Some readers love description, and there are authors that wax eloquently. Other readers, like myself, need to be hit in the face.

Read Fight Club.

So many of those sentences were either one word or broken or just plain wrong. My favorite book ever.

That's how I want to write, but I keep getting told not to. Sigh. Someday, when I can tell a gripping story, I'll ease over to the abstract.

However, that's not to say this advice is incorrect. In fact, it may prove more correct with Fight Club than any other book.

Axe
 
Posted by wise (Member # 9779) on :
 
Amen, MattLeo. This reminds me of when I first read "Hawaii" by James Michener. Pages and pages on the formation of the Hawaiian islands! Ugh! ("Alaska" was the same.) My mother, on the other hand, found it fascinating. Go figure.

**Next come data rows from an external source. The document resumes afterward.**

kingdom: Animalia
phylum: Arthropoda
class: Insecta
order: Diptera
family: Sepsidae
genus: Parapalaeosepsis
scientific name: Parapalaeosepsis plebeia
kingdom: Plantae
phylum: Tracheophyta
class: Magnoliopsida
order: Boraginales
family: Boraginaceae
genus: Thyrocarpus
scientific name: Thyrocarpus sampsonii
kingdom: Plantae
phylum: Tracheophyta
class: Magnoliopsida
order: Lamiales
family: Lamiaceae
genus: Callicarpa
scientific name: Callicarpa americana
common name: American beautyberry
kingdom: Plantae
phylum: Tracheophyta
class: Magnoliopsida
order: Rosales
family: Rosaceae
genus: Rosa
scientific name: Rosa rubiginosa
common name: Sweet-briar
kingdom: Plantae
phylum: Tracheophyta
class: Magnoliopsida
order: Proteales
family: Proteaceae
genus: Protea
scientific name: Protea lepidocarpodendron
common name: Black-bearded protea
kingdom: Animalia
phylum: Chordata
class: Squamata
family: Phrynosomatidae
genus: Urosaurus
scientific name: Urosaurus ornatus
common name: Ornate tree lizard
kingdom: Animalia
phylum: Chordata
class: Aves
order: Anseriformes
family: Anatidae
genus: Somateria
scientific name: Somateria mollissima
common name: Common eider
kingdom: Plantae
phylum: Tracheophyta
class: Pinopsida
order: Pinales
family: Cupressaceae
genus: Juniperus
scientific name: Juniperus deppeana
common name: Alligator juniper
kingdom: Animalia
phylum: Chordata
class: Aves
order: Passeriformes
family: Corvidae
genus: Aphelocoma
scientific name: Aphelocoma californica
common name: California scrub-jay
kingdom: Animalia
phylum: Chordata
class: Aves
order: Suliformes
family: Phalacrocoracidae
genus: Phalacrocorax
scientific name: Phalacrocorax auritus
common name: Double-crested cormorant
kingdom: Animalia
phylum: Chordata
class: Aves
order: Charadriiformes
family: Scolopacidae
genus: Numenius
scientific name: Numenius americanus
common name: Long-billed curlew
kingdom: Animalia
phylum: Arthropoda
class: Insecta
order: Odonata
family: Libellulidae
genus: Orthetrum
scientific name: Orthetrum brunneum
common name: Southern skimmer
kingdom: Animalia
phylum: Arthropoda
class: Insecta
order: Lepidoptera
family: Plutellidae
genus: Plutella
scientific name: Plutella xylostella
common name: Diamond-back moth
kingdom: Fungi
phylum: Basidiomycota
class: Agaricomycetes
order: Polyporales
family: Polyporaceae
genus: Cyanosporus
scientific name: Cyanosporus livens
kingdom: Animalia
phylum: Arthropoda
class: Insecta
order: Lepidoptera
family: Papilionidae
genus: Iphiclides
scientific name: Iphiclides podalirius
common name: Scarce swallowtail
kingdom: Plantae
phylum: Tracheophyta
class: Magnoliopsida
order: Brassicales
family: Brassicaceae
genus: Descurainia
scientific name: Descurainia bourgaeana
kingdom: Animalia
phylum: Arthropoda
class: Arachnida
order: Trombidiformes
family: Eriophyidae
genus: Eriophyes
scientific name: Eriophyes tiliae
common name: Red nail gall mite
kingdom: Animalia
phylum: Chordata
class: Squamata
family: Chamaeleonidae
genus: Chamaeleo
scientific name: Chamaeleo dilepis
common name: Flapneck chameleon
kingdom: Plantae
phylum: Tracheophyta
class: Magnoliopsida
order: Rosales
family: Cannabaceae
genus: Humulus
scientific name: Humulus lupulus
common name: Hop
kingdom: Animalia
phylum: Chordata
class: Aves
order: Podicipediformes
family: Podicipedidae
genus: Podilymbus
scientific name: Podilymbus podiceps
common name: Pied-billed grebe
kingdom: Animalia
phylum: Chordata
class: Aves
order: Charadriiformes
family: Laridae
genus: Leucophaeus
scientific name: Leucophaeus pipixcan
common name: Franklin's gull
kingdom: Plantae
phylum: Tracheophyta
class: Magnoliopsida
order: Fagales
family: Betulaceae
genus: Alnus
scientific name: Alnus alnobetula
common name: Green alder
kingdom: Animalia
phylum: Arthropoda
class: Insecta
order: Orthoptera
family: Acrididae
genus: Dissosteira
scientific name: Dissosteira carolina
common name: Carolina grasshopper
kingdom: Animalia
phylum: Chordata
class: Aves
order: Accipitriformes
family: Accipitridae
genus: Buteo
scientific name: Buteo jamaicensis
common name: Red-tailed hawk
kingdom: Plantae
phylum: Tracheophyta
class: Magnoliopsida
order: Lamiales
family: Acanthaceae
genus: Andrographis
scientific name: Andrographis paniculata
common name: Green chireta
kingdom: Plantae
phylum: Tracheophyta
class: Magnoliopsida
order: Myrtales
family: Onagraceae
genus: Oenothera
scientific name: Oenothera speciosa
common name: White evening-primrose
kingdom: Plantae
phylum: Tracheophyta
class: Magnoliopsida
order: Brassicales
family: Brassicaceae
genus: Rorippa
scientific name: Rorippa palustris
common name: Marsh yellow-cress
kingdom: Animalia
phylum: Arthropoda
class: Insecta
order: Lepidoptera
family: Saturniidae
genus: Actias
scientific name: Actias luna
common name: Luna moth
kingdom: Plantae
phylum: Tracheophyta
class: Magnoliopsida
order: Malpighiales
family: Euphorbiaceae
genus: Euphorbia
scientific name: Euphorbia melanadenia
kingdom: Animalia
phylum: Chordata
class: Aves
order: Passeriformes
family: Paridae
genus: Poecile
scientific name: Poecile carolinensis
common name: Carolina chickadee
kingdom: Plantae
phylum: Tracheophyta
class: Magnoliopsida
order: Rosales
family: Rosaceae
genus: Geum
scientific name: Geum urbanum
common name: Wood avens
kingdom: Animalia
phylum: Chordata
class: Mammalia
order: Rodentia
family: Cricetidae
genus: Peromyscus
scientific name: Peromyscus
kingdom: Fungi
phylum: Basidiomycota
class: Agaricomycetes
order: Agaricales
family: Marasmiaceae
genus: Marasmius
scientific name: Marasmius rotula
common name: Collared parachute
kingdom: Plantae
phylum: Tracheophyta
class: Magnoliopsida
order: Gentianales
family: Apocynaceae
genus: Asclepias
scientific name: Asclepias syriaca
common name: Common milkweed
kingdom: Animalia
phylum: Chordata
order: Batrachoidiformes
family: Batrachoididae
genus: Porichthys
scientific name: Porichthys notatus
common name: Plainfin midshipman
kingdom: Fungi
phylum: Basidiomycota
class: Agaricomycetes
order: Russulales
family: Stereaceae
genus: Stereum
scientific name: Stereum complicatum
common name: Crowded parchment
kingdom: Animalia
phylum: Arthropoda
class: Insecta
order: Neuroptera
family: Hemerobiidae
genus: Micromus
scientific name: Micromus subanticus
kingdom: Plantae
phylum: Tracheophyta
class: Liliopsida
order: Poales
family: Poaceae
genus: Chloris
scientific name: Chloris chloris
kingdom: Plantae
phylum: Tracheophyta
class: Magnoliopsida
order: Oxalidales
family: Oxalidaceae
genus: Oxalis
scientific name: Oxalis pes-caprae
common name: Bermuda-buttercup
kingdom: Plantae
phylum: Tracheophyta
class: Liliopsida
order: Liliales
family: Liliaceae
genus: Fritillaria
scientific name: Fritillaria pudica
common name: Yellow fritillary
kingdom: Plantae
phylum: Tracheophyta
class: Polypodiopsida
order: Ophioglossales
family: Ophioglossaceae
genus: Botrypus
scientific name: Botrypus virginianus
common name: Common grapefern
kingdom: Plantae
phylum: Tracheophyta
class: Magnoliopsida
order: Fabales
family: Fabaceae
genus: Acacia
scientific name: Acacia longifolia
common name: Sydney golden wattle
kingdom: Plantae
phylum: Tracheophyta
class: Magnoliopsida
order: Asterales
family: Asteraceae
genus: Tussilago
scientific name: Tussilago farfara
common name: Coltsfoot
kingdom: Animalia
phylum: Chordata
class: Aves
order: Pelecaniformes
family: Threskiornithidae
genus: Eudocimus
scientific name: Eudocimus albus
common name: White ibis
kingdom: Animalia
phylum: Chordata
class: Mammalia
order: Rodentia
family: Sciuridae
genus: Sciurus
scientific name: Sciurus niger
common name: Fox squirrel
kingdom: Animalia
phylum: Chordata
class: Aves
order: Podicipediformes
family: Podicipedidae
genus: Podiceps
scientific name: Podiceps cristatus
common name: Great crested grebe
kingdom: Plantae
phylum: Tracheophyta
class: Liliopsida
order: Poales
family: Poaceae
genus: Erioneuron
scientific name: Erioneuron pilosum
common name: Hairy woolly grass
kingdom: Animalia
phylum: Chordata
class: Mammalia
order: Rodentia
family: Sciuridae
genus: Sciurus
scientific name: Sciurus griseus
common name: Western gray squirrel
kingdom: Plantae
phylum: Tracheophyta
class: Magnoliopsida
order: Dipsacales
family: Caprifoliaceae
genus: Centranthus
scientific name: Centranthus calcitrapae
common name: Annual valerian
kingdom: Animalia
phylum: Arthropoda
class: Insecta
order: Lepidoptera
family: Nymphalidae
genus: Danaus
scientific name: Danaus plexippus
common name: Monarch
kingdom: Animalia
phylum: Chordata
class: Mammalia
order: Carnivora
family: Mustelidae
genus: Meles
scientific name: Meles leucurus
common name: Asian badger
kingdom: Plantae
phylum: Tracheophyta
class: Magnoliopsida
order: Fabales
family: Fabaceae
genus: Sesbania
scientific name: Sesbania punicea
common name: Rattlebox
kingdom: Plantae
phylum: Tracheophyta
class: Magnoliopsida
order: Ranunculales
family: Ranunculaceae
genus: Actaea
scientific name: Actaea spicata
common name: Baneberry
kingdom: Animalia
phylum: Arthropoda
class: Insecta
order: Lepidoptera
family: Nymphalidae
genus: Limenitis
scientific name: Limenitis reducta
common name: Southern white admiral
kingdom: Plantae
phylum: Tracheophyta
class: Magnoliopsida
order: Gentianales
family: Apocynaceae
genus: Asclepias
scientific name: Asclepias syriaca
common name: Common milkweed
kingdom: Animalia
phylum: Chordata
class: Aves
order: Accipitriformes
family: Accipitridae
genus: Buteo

You can't please all the people all of the time. So we write stories that we like and hope there's enough other people out there that enjoy them, too.
 
Posted by rcmann (Member # 9757) on :
 
Rex Stout described something like this. I can't quote it exactly, but he used the example of a writer whose character leaped up from his seat when his love walked into view. Upon doing so, one leg of his pants fell into place, while the other leg remained hitched up slightly at the knee. He ran toward her, first putting his right foot in front, then his left, then his right....

I think she's saying to cut out the extraneous crap.
 
Posted by MartinV (Member # 5512) on :
 
In my recent blog post, I talked about how each so-called rule is just a synopsis of a long discussion. If you give that rule to someone who didn't her the whole discussion, it is pointless. Example is right there: "Be clear." This was clearly the end of a very long discussion (or so I hope) and this last sentence was simply a conclusion of the whole thing. Similarly as "Show, don't tell." You have to know the whole philosophy behind it to use this sentence as a guide.